### WORK ITEM
Transcribe all records, preserving every character.

[Stored records]
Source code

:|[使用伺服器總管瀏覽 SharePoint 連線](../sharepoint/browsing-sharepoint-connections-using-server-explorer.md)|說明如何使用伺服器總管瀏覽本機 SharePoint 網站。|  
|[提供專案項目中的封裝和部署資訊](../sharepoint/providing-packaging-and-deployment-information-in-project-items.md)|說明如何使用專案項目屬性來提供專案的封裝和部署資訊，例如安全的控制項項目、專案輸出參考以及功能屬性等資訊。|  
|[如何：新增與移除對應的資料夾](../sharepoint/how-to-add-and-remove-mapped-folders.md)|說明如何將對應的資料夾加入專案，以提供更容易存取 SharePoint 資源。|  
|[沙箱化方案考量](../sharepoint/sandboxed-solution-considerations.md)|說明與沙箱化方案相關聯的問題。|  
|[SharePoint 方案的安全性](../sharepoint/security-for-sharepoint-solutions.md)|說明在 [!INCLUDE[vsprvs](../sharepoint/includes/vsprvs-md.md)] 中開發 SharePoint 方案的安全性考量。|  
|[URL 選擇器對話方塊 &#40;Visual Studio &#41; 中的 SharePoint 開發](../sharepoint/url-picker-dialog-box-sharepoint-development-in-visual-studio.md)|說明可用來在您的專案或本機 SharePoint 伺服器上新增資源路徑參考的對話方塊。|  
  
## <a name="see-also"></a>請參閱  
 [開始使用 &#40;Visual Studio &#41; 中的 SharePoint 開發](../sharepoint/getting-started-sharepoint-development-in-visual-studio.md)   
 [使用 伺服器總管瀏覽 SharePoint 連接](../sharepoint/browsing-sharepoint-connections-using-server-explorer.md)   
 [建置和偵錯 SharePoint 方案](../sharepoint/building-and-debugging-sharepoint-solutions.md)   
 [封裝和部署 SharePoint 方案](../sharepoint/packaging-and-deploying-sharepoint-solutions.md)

### ANSWER AREA
Source code

:|[使用伺服器總管瀏覽 SharePoint 連線](../sharepoint/browsing-sharepoint-connections-using-server-explorer.md)|說明如何使用伺服器總管瀏覽本機 SharePoint 網站。|  
|[提供專案項目中的封裝和部署資訊](../sharepoint/providing-packaging-and-deployment-information-in-project-items.md)|說明如何使用專案項目屬性來提供專案的封裝和部署資訊，例如安全的控制項項目、專案輸出參考以及功能屬性等資訊。|  
|[如何：新增與移除對應的資料夾](../sharepoint/how-to-add-and-remove-mapped-folders.md)|說明如何將對應的資料夾加入專案，以提供更容易存取 SharePoint 資源。|  
|[沙箱化方案考量](../sharepoint/sandboxed-solution-considerations.md)|說明與沙箱化方案相關聯的問題。|  
|[SharePoint 方案的安全性](../sharepoint/security-for-sharepoint-solutions.md)|說明在 [!INCLUDE[vsprvs](../sharepoint/includes/vsprvs-md.md)] 中開發 SharePoint 方案的安全性考量。|  
|[URL 選擇器對話方塊 &#40;Visual Studio &#41; 中的 SharePoint 開發](../sharepoint/url-picker-dialog-box-sharepoint-development-in-visual-studio.md)|說明可用來在您的專案或本機 SharePoint 伺服器上新增資源路徑參考的對話方塊。|  
  
## <a name="see-also"></a>請參閱  
 [開始使用 &#40;Visual Studio &#41; 中的 SharePoint 開發](../sharepoint/getting-started-sharepoint-development-in-visual-studio.md)   
 [使用 伺服器總管瀏覽 SharePoint 連接](../sharepoint/browsing-sharepoint-connections-using-server-explorer.md)   
 [建置和偵錯 SharePoint 方案](../sharepoint/building-and-debugging-sharepoint-solutions.md)   
 [封裝和部署 SharePoint 方案](../sharepoint/packaging-and-deploying-sharepoint-solutions.md)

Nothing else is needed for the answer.